Thanks for your comment. FME has the Tester transformer for this, which can check if an attribute (column) contains the lookup value. For example: If I know the employee ID is 123 and want to get the employee name, I would set a condition in the Tester to check if Employee_ID = 123. Where it passes, I can then do any number of tasks with that row, like write out the value of the Employee_Name attribute. I hope that helps! Please let me know if you have further questions.
Cheers,
Tiana
If you use VLOOKUP to merge tables, you are probably looking for the FeatureMerger of Matcher transformer.
Hello, I am looking for a way to set up a template that will pull constantly changing categories on their own worksheets and then calculate the data found in a specific column.

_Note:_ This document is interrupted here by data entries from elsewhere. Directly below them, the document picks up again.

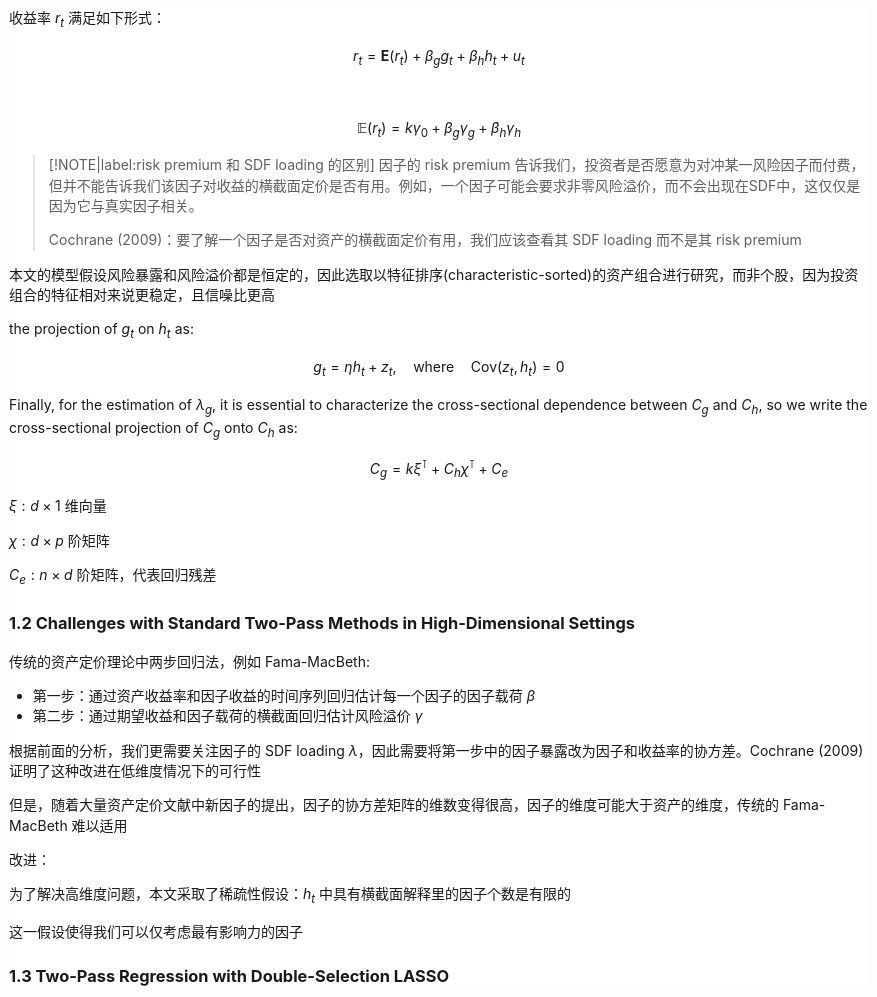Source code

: 收益率 $r_t$ 满足如下形式：

$$
r_t=\mathbf{E}(r_t)+\beta_g g_t+\beta_h h_t+u_t \tag{3}
$$

&nbsp;

$$
\mathbb{E}(r_t)=k\gamma_0+\beta_g\gamma_g+\beta_h\gamma_h \tag{4}
$$

>[!NOTE|label:risk premium 和 SDF loading 的区别]
>因子的 risk premium 告诉我们，投资者是否愿意为对冲某一风险因子而付费，但并不能告诉我们该因子对收益的横截面定价是否有用。例如，一个因子可能会要求非零风险溢价，而不会出现在SDF中，这仅仅是因为它与真实因子相关。
>
>Cochrane (2009)：要了解一个因子是否对资产的横截面定价有用，我们应该查看其 SDF loading 而不是其 risk premium

本文的模型假设风险暴露和风险溢价都是恒定的，因此选取以特征排序(characteristic-sorted)的资产组合进行研究，而非个股，因为投资组合的特征相对来说更稳定，且信噪比更高

the projection of $g_t$ on $h_t$ as:

$$
g_t=\eta h_t+z_t,\quad\text{where}\quad\mathrm{Cov}(z_t,h_t)=0 \tag{5}
$$

Finally, for the estimation of $\lambda_g$, it is essential to characterize the cross-sectional dependence between $C_g$ and $C_h$, so we write the cross-sectional projection of $C_g$ onto $C_h$ as:

$$
C_g=k\xi^\intercal+C_h\chi^\intercal+C_e \tag{6}
$$

$\xi: d\times1$ 维向量

$\chi: d\times p$ 阶矩阵

$C_e: n\times d$ 阶矩阵，代表回归残差

### 1.2 Challenges with Standard Two-Pass Methods in High-Dimensional Settings

传统的资产定价理论中两步回归法，例如 Fama-MacBeth:

* 第一步：通过资产收益率和因子收益的时间序列回归估计每一个因子的因子载荷 $\beta$
* 第二步：通过期望收益和因子载荷的横截面回归估计风险溢价 $\gamma$

根据前面的分析，我们更需要关注因子的 SDF loading $\lambda$，因此需要将第一步中的因子暴露改为因子和收益率的协方差。Cochrane (2009)证明了这种改进在低维度情况下的可行性

但是，随着大量资产定价文献中新因子的提出，因子的协方差矩阵的维数变得很高，因子的维度可能大于资产的维度，传统的 Fama-MacBeth 难以适用

改进：

为了解决高维度问题，本文采取了稀疏性假设：$h_t$ 中具有横截面解释里的因子个数是有限的

这一假设使得我们可以仅考虑最有影响力的因子

### 1.3 Two-Pass Regression with Double-Selection LASSO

Any pointers? This would drastically increase the efficiency of this project.
Thanks!
John
Hi John,
I’m not sure if I fully understand your question, but you can create an FME workspace that uses the AttributeExploder to pull categories out into their own tables, e.g. https://knowledge.safe.com/articles/1315/advanced-manipulation-of-excel-tables-using-attrib.html You can then run the workspace any time your categories change, and get an updated output dataset. You can also use something like the ExpressionEvaluator to perform calculations on any field. If you’d like help setting up a workspace and going through your problem in more detail, our support team is standing by on live chat and can help you out: http://www.safe.com/live-chat/
-Tiana
Thanks a lot for this awesome tips. I was new to FME and after reading this post I tried its trial version, it was excellent. Thanks for sharing this.